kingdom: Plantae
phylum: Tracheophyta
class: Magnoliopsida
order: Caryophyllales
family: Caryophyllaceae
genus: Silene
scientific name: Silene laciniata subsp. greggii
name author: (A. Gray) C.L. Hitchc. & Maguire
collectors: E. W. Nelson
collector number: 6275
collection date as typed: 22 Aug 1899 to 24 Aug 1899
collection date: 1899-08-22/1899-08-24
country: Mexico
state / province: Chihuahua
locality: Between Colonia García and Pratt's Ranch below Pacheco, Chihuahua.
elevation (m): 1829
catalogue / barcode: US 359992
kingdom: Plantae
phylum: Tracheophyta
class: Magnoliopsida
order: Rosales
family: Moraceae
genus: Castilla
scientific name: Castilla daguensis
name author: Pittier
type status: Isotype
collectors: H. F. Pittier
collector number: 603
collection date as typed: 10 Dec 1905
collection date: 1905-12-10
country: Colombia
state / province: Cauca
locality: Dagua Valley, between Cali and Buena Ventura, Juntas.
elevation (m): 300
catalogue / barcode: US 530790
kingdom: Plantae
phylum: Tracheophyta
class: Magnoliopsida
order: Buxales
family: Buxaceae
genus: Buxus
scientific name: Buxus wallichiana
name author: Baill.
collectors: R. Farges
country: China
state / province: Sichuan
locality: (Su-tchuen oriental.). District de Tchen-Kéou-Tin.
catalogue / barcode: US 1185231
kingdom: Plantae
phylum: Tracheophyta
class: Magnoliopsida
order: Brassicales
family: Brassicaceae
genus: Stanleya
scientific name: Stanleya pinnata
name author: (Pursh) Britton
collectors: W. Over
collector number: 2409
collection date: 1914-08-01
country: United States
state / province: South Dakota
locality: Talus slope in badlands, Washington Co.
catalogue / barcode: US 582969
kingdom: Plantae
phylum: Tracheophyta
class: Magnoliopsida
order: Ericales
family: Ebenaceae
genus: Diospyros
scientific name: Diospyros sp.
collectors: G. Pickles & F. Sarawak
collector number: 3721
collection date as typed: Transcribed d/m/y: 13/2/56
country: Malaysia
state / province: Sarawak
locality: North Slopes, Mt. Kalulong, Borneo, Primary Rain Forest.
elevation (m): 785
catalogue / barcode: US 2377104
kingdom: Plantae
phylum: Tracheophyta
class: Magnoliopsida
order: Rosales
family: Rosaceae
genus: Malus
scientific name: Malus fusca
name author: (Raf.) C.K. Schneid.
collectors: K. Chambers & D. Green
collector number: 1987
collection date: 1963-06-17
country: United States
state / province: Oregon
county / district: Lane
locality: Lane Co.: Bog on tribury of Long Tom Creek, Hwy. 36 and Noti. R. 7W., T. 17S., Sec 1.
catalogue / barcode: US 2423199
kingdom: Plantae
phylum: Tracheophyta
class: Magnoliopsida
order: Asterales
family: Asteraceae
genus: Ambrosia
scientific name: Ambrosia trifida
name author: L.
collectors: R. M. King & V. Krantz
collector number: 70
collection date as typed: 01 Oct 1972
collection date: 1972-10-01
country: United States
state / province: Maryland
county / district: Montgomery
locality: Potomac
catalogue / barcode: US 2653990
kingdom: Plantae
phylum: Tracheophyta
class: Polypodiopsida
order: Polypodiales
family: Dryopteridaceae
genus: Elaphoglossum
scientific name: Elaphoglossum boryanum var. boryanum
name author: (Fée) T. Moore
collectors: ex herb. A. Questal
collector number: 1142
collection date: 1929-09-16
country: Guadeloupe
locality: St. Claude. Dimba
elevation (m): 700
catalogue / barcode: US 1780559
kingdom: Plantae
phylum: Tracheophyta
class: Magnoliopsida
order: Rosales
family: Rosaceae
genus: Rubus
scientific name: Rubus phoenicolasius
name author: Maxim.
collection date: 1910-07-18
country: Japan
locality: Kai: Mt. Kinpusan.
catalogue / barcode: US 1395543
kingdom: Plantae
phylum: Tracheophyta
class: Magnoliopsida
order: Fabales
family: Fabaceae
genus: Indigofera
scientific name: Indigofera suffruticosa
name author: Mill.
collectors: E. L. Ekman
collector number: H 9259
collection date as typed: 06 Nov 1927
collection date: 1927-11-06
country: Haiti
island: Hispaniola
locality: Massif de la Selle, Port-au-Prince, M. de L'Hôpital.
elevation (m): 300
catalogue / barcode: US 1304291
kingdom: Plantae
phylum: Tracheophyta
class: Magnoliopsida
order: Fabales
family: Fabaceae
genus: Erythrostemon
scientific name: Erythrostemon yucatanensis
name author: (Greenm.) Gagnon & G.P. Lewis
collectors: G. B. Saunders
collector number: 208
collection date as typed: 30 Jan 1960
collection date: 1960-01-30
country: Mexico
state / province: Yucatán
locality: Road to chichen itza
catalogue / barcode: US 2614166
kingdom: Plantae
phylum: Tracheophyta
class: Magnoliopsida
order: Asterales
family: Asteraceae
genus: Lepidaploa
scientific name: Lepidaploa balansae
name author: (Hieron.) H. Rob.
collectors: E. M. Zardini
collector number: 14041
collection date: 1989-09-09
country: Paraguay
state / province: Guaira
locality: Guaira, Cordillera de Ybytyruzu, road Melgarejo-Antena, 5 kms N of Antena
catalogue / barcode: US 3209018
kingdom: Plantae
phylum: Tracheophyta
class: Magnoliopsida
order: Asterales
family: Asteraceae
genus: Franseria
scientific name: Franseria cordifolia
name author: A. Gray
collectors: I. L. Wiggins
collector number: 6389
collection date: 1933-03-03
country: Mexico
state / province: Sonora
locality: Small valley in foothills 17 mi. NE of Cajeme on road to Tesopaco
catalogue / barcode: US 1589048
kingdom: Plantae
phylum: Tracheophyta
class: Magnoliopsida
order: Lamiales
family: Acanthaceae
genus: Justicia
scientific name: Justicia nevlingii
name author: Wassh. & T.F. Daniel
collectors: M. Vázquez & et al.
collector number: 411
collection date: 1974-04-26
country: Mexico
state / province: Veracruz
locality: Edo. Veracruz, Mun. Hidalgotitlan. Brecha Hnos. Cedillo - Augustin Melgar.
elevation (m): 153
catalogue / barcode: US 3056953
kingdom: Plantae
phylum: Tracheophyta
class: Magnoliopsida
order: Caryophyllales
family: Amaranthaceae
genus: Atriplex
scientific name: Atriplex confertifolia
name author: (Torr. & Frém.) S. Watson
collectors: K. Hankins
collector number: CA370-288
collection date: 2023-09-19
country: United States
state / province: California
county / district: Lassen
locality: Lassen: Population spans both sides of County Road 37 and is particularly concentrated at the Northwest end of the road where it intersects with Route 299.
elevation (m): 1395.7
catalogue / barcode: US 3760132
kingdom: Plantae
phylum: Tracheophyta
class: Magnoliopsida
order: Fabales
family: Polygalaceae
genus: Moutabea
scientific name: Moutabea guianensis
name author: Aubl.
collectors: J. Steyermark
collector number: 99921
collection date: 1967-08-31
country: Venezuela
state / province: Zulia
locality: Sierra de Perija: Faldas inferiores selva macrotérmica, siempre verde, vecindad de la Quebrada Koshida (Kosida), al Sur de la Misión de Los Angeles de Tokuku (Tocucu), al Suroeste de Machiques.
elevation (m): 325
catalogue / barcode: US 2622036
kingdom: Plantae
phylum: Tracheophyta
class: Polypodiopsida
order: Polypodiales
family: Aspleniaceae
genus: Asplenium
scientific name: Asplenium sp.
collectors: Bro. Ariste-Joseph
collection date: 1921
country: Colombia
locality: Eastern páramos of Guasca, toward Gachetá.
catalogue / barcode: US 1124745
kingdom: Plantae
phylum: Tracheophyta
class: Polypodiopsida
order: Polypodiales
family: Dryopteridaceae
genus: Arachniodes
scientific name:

_ _ _ _ _

Transcribe every line of the material above word for word.

kingdom: Plantae
phylum: Tracheophyta
class: Magnoliopsida
order: Caryophyllales
family: Caryophyllaceae
genus: Silene
scientific name: Silene laciniata subsp. greggii
name author: (A. Gray) C.L. Hitchc. & Maguire
collectors: E. W. Nelson
collector number: 6275
collection date as typed: 22 Aug 1899 to 24 Aug 1899
collection date: 1899-08-22/1899-08-24
country: Mexico
state / province: Chihuahua
locality: Between Colonia García and Pratt's Ranch below Pacheco, Chihuahua.
elevation (m): 1829
catalogue / barcode: US 359992
kingdom: Plantae
phylum: Tracheophyta
class: Magnoliopsida
order: Rosales
family: Moraceae
genus: Castilla
scientific name: Castilla daguensis
name author: Pittier
type status: Isotype
collectors: H. F. Pittier
collector number: 603
collection date as typed: 10 Dec 1905
collection date: 1905-12-10
country: Colombia
state / province: Cauca
locality: Dagua Valley, between Cali and Buena Ventura, Juntas.
elevation (m): 300
catalogue / barcode: US 530790
kingdom: Plantae
phylum: Tracheophyta
class: Magnoliopsida
order: Buxales
family: Buxaceae
genus: Buxus
scientific name: Buxus wallichiana
name author: Baill.
collectors: R. Farges
country: China
state / province: Sichuan
locality: (Su-tchuen oriental.). District de Tchen-Kéou-Tin.
catalogue / barcode: US 1185231
kingdom: Plantae
phylum: Tracheophyta
class: Magnoliopsida
order: Brassicales
family: Brassicaceae
genus: Stanleya
scientific name: Stanleya pinnata
name author: (Pursh) Britton
collectors: W. Over
collector number: 2409
collection date: 1914-08-01
country: United States
state / province: South Dakota
locality: Talus slope in badlands, Washington Co.
catalogue / barcode: US 582969
kingdom: Plantae
phylum: Tracheophyta
class: Magnoliopsida
order: Ericales
family: Ebenaceae
genus: Diospyros
scientific name: Diospyros sp.
collectors: G. Pickles & F. Sarawak
collector number: 3721
collection date as typed: Transcribed d/m/y: 13/2/56
country: Malaysia
state / province: Sarawak
locality: North Slopes, Mt. Kalulong, Borneo, Primary Rain Forest.
elevation (m): 785
catalogue / barcode: US 2377104
kingdom: Plantae
phylum: Tracheophyta
class: Magnoliopsida
order: Rosales
family: Rosaceae
genus: Malus
scientific name: Malus fusca
name author: (Raf.) C.K. Schneid.
collectors: K. Chambers & D. Green
collector number: 1987
collection date: 1963-06-17
country: United States
state / province: Oregon
county / district: Lane
locality: Lane Co.: Bog on tribury of Long Tom Creek, Hwy. 36 and Noti. R. 7W., T. 17S., Sec 1.
catalogue / barcode: US 2423199
kingdom: Plantae
phylum: Tracheophyta
class: Magnoliopsida
order: Asterales
family: Asteraceae
genus: Ambrosia
scientific name: Ambrosia trifida
name author: L.
collectors: R. M. King & V. Krantz
collector number: 70
collection date as typed: 01 Oct 1972
collection date: 1972-10-01
country: United States
state / province: Maryland
county / district: Montgomery
locality: Potomac
catalogue / barcode: US 2653990
kingdom: Plantae
phylum: Tracheophyta
class: Polypodiopsida
order: Polypodiales
family: Dryopteridaceae
genus: Elaphoglossum
scientific name: Elaphoglossum boryanum var. boryanum
name author: (Fée) T. Moore
collectors: ex herb. A. Questal
collector number: 1142
collection date: 1929-09-16
country: Guadeloupe
locality: St. Claude. Dimba
elevation (m): 700
catalogue / barcode: US 1780559
kingdom: Plantae
phylum: Tracheophyta
class: Magnoliopsida
order: Rosales
family: Rosaceae
genus: Rubus
scientific name: Rubus phoenicolasius
name author: Maxim.
collection date: 1910-07-18
country: Japan
locality: Kai: Mt. Kinpusan.
catalogue / barcode: US 1395543
kingdom: Plantae
phylum: Tracheophyta
class: Magnoliopsida
order: Fabales
family: Fabaceae
genus: Indigofera
scientific name: Indigofera suffruticosa
name author: Mill.
collectors: E. L. Ekman
collector number: H 9259
collection date as typed: 06 Nov 1927
collection date: 1927-11-06
country: Haiti
island: Hispaniola
locality: Massif de la Selle, Port-au-Prince, M. de L'Hôpital.
elevation (m): 300
catalogue / barcode: US 1304291
kingdom: Plantae
phylum: Tracheophyta
class: Magnoliopsida
order: Fabales
family: Fabaceae
genus: Erythrostemon
scientific name: Erythrostemon yucatanensis
name author: (Greenm.) Gagnon & G.P. Lewis
collectors: G. B. Saunders
collector number: 208
collection date as typed: 30 Jan 1960
collection date: 1960-01-30
country: Mexico
state / province: Yucatán
locality: Road to chichen itza
catalogue / barcode: US 2614166
kingdom: Plantae
phylum: Tracheophyta
class: Magnoliopsida
order: Asterales
family: Asteraceae
genus: Lepidaploa
scientific name: Lepidaploa balansae
name author: (Hieron.) H. Rob.
collectors: E. M. Zardini
collector number: 14041
collection date: 1989-09-09
country: Paraguay
state / province: Guaira
locality: Guaira, Cordillera de Ybytyruzu, road Melgarejo-Antena, 5 kms N of Antena
catalogue / barcode: US 3209018
kingdom: Plantae
phylum: Tracheophyta
class: Magnoliopsida
order: Asterales
family: Asteraceae
genus: Franseria
scientific name: Franseria cordifolia
name author: A. Gray
collectors: I. L. Wiggins
collector number: 6389
collection date: 1933-03-03
country: Mexico
state / province: Sonora
locality: Small valley in foothills 17 mi. NE of Cajeme on road to Tesopaco
catalogue / barcode: US 1589048
kingdom: Plantae
phylum: Tracheophyta
class: Magnoliopsida
order: Lamiales
family: Acanthaceae
genus: Justicia
scientific name: Justicia nevlingii
name author: Wassh. & T.F. Daniel
collectors: M. Vázquez & et al.
collector number: 411
collection date: 1974-04-26
country: Mexico
state / province: Veracruz
locality: Edo. Veracruz, Mun. Hidalgotitlan. Brecha Hnos. Cedillo - Augustin Melgar.
elevation (m): 153
catalogue / barcode: US 3056953
kingdom: Plantae
phylum: Tracheophyta
class: Magnoliopsida
order: Caryophyllales
family: Amaranthaceae
genus: Atriplex
scientific name: Atriplex confertifolia
name author: (Torr. & Frém.) S. Watson
collectors: K. Hankins
collector number: CA370-288
collection date: 2023-09-19
country: United States
state / province: California
county / district: Lassen
locality: Lassen: Population spans both sides of County Road 37 and is particularly concentrated at the Northwest end of the road where it intersects with Route 299.
elevation (m): 1395.7
catalogue / barcode: US 3760132
kingdom: Plantae
phylum: Tracheophyta
class: Magnoliopsida
order: Fabales
family: Polygalaceae
genus: Moutabea
scientific name: Moutabea guianensis
name author: Aubl.
collectors: J. Steyermark
collector number: 99921
collection date: 1967-08-31
country: Venezuela
state / province: Zulia
locality: Sierra de Perija: Faldas inferiores selva macrotérmica, siempre verde, vecindad de la Quebrada Koshida (Kosida), al Sur de la Misión de Los Angeles de Tokuku (Tocucu), al Suroeste de Machiques.
elevation (m): 325
catalogue / barcode: US 2622036
kingdom: Plantae
phylum: Tracheophyta
class: Polypodiopsida
order: Polypodiales
family: Aspleniaceae
genus: Asplenium
scientific name: Asplenium sp.
collectors: Bro. Ariste-Joseph
collection date: 1921
country: Colombia
locality: Eastern páramos of Guasca, toward Gachetá.
catalogue / barcode: US 1124745
kingdom: Plantae
phylum: Tracheophyta
class: Polypodiopsida
order: Polypodiales
family: Dryopteridaceae
genus: Arachniodes
scientific name:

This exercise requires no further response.